Seus olhos vacilaram, e pendeu a cabeça. Quase imediatamente, voltou a ficar acordada. Olhou seus parentes, um por um, e certificou-se de que estavam bem, sob sua vigilância. Estavam todos em suas posições, exceto por uma garotinha encostada à porta. De onde estava, era distinguível apenas a sombra de sua silhueta, uma criança com, no máximo, oito anos.

– Venha, menina – Alissa chamou-lhe, amigavelmente –, sente-se comigo, vamos cantar para os mortos, antes que a noite acabe.

A garota não respondeu.

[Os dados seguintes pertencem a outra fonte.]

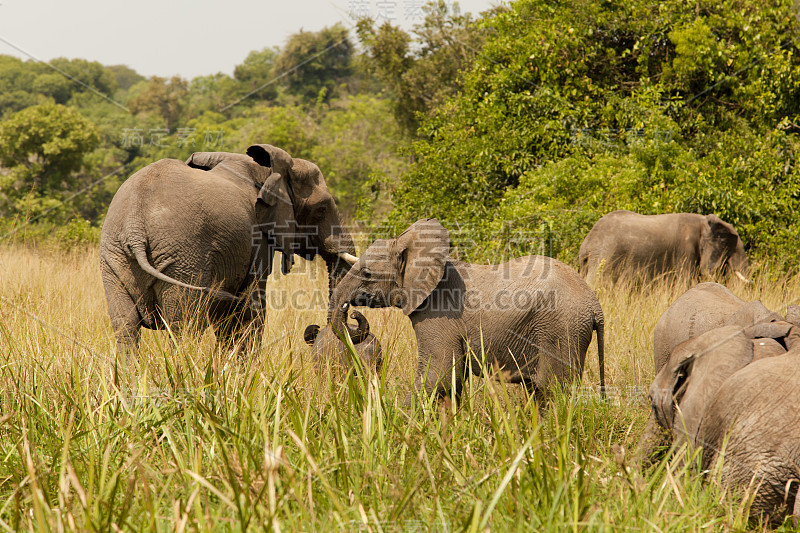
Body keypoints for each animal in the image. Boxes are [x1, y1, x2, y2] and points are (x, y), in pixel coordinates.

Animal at [100, 143, 356, 356]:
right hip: (183, 258)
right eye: (321, 209)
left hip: (115, 258)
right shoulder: (257, 238)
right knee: (184, 326)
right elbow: (250, 308)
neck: (267, 171)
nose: (314, 329)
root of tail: (134, 225)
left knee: (125, 327)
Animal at [322, 216, 604, 404]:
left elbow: (437, 377)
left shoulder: (437, 316)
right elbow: (451, 383)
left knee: (552, 390)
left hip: (560, 330)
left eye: (367, 274)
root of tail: (595, 306)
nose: (353, 313)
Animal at [580, 210, 748, 286]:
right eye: (727, 247)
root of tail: (587, 242)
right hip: (604, 256)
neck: (703, 221)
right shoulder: (685, 249)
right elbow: (685, 281)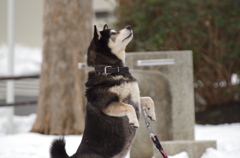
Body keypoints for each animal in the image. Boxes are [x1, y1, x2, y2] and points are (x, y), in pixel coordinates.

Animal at [49, 24, 157, 158]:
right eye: (113, 33)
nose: (129, 26)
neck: (111, 69)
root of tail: (75, 155)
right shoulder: (108, 106)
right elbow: (130, 107)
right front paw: (134, 121)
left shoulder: (134, 97)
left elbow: (148, 99)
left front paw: (151, 113)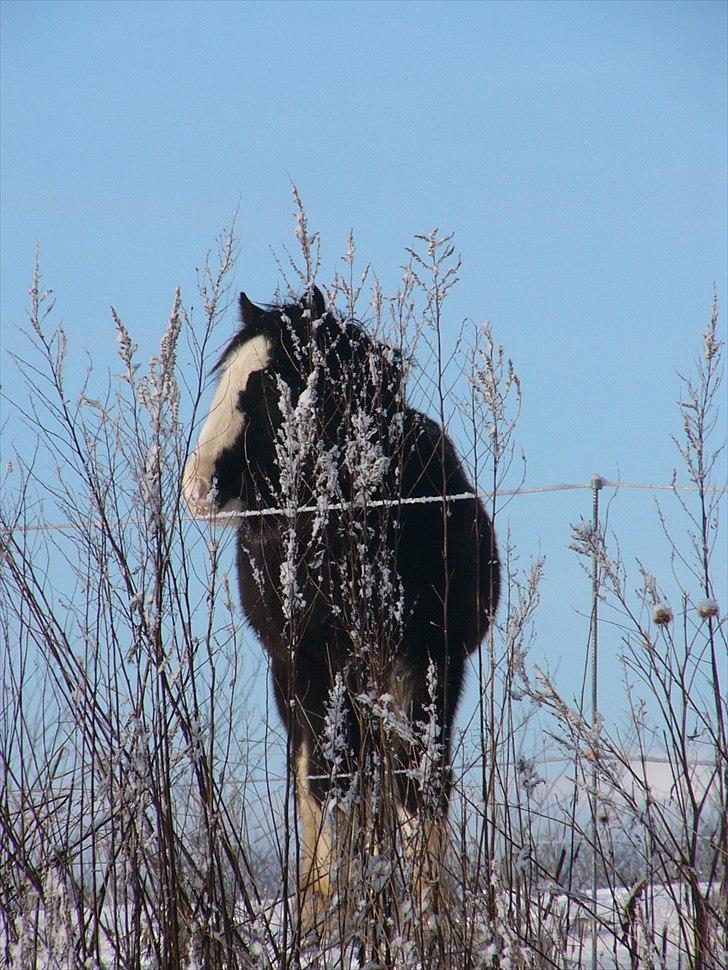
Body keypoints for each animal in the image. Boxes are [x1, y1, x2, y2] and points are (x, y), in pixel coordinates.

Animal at [182, 288, 500, 932]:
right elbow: (327, 785)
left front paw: (429, 913)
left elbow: (420, 782)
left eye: (267, 384)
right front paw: (328, 918)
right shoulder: (310, 665)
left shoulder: (434, 665)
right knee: (320, 781)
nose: (197, 487)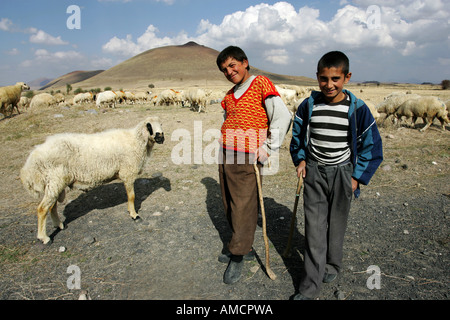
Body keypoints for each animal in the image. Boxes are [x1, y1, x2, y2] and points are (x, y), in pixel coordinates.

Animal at [20, 116, 165, 244]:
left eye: (161, 124)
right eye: (149, 126)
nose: (161, 137)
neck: (136, 141)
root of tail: (31, 162)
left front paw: (130, 211)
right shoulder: (127, 172)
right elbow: (132, 196)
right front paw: (134, 215)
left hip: (54, 183)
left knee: (52, 206)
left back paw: (59, 225)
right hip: (55, 179)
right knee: (42, 209)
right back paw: (44, 238)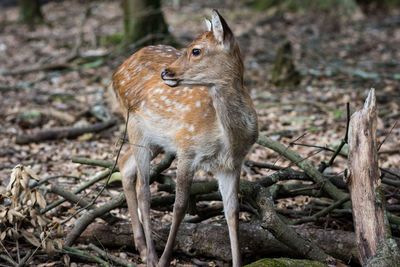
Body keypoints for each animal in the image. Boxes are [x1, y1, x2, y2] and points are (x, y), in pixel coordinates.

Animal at [111, 9, 258, 266]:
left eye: (196, 50)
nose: (165, 72)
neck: (228, 138)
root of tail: (116, 71)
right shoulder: (187, 148)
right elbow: (179, 206)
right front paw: (164, 260)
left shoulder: (232, 164)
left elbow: (232, 211)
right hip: (134, 124)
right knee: (143, 189)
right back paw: (151, 255)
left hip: (157, 140)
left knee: (125, 163)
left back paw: (141, 247)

Seus pés, no entanto, arrastaram-se para dentro.

– Ora, venha, não seja tímida. – A mulher a incentivava. – Você deve ser uma de minhas primas. Vivian, talvez?

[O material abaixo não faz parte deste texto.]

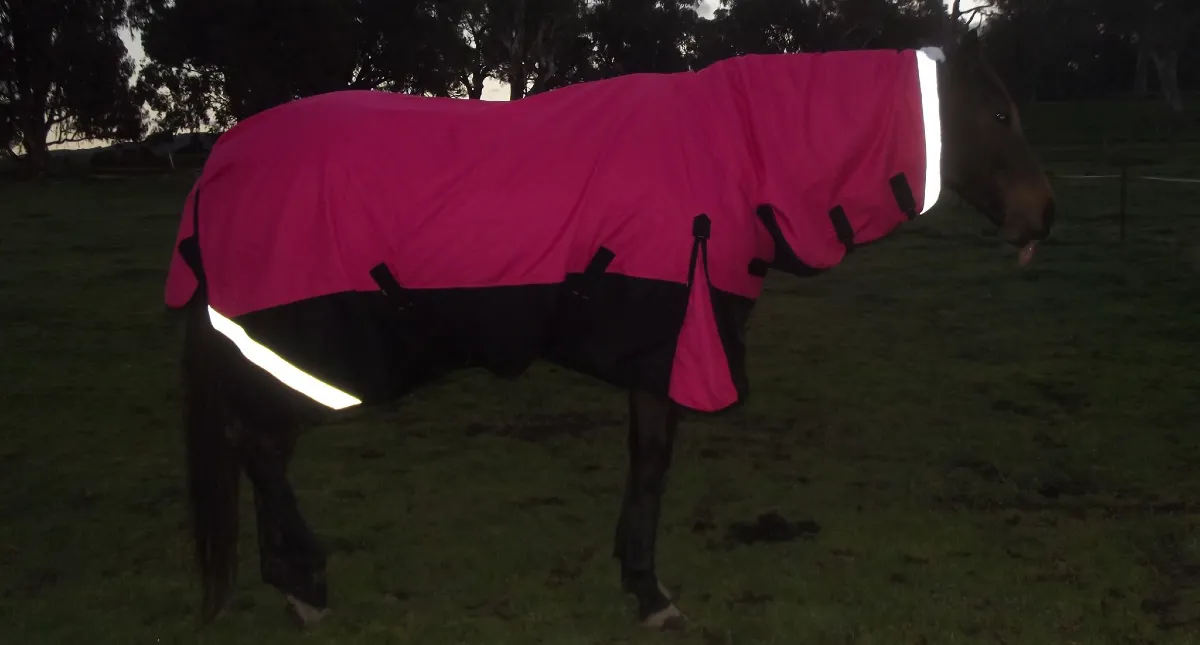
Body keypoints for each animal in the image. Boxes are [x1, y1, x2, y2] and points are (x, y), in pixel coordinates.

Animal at [169, 29, 1055, 630]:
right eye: (1000, 111)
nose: (1043, 217)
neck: (735, 152)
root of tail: (221, 162)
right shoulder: (669, 347)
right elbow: (653, 466)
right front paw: (649, 589)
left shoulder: (654, 353)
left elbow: (645, 464)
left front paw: (636, 578)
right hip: (304, 353)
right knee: (257, 447)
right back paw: (305, 584)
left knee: (258, 450)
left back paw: (291, 577)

A garota soltou um grunhido ininteligível. Prosseguiu na direção de Alissa, que sorria. A alegria, contudo, dissolveu-se lentamente à medida em que a criança aproximava-se, até que seu rosto converteu-se numa expressão de puro terror. Diante de seus olhos, a garota fez-se visível. Trajava um longo vestido branco, tinha o rosto coberto de teias e uma boca negra à mostra, esboçando um sorriso de escárnio. Segurava, nas mãos, um fio de seda, também ele, branco. Estendeu-o em sua direção, e nele havia um nome gravado em sangue.

Alissa.

Tentou fugir, mas a menina fantasmagórica agarrou seu braço, cravando neles as unhas afiadas. Debateu-se, arrastou-se, tentou golpear e morder a velha conhecida, em vão. Seu coração batia aceleradamente, seu corpo inteiro tremia e lágrimas vertiam de seus olhos. A voz já não saía-lhe da boca.

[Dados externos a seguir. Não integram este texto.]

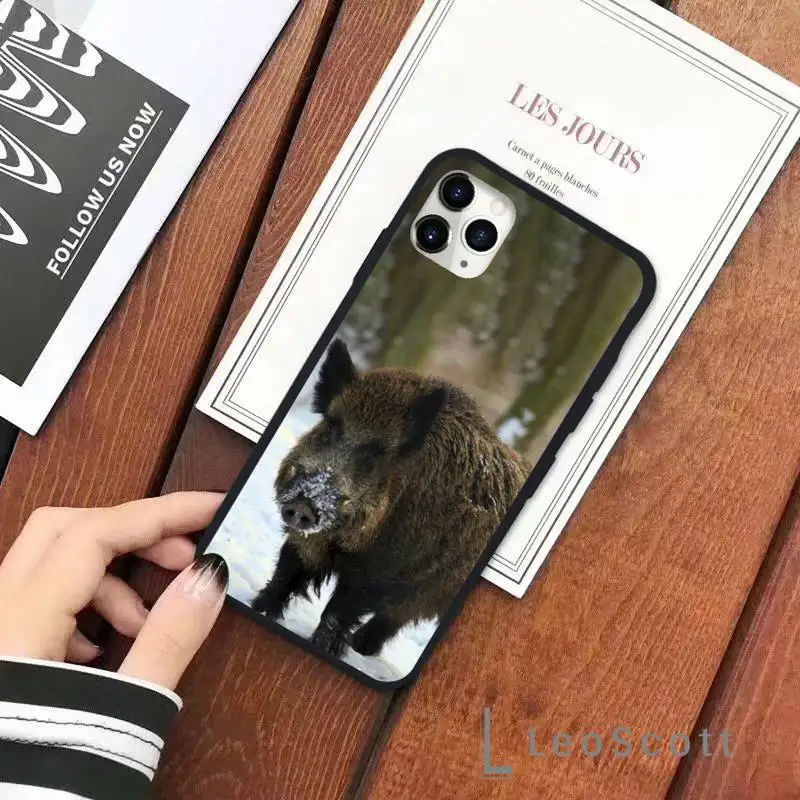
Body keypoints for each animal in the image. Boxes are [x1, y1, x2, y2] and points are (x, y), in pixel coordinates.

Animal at [252, 339, 530, 660]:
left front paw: (324, 649)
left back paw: (361, 647)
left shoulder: (381, 573)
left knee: (393, 619)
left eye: (376, 452)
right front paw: (258, 607)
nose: (303, 505)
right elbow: (286, 573)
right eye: (331, 425)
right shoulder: (307, 540)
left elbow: (337, 611)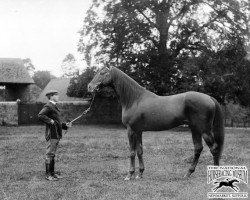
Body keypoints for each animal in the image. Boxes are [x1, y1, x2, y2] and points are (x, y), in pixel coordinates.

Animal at [88, 66, 225, 180]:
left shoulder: (130, 130)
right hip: (195, 129)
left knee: (214, 148)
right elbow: (139, 151)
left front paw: (129, 175)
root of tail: (209, 98)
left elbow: (132, 152)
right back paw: (188, 173)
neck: (134, 99)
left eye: (102, 73)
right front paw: (140, 173)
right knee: (198, 148)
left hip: (204, 130)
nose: (89, 87)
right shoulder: (138, 131)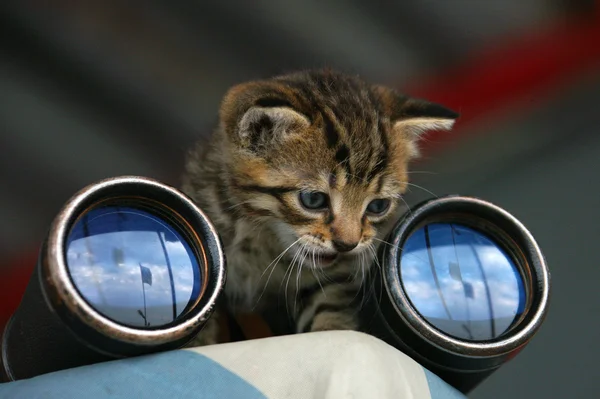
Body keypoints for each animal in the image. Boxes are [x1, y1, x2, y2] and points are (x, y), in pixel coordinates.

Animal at [180, 69, 458, 346]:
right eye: (313, 200)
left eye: (378, 205)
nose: (347, 244)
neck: (266, 244)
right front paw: (199, 343)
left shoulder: (335, 274)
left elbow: (330, 306)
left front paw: (332, 332)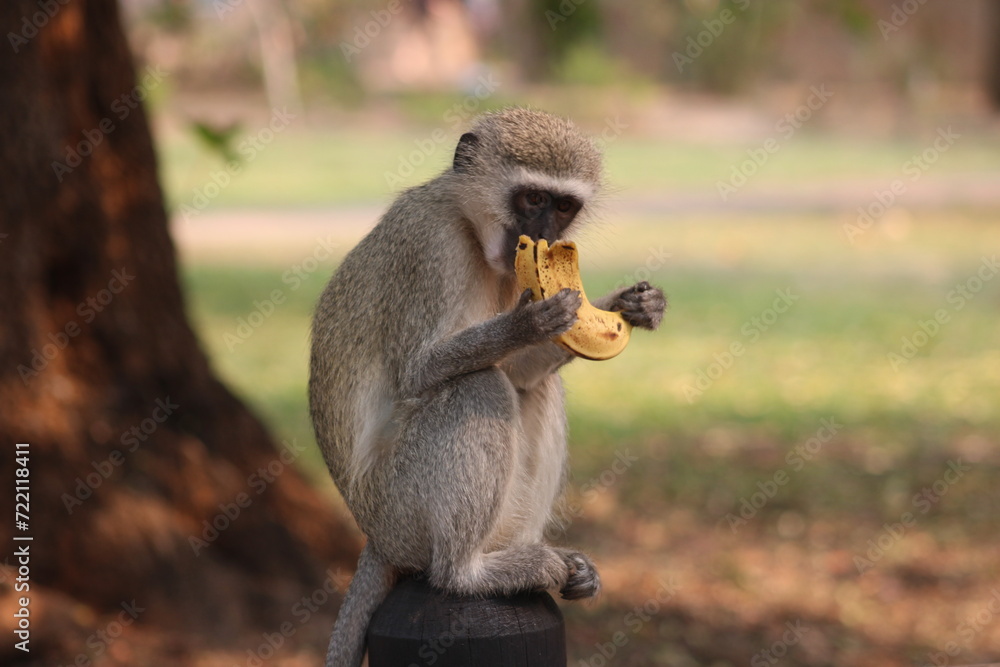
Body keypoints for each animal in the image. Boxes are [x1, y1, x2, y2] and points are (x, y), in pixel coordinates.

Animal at [309, 107, 666, 666]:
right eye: (533, 199)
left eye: (564, 206)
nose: (543, 235)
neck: (469, 227)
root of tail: (376, 536)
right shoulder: (428, 245)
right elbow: (418, 372)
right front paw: (527, 323)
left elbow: (521, 374)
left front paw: (633, 306)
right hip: (401, 508)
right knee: (479, 386)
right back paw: (470, 573)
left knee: (534, 390)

A menina aproximou o rosto e sua boca abriu-se, liberando o fétido odor de sangue e carne podre. O estômago de Alissa revirou, não com isso, mas com o que ouviu, vindo da medonha garota, que, para seu espanto, tinha a bela e inocente voz de Louis, seu irmão há muito morto:

– Venha comigo, irmã.

O espectro afundou mais ainda as unhas nos braços de Alissa, e correu pelo quarto, gritando de forma demoníaca. Parou, de repente, e abriu a janela. Ajudou a infeliz mulher a subir no parapeito, e, usando toda sua força, lançou-se com ela para fora. Durou segundos, mas Alissa foi capaz de tudo perceber. Sentiu os ossos deslocarem-se com a velocidade da queda, a horripilante menina dissipar-se, o vento rugir em seus ouvidos um lamento fúnebre, o terreno íngreme aproximar-se cada vez mais. A noite girou em torno de si, e já não havia mais lua, nem doces, nem travessuras.

A escuridão estendeu-lhe as mãos, e ela abraçou a noite eterna.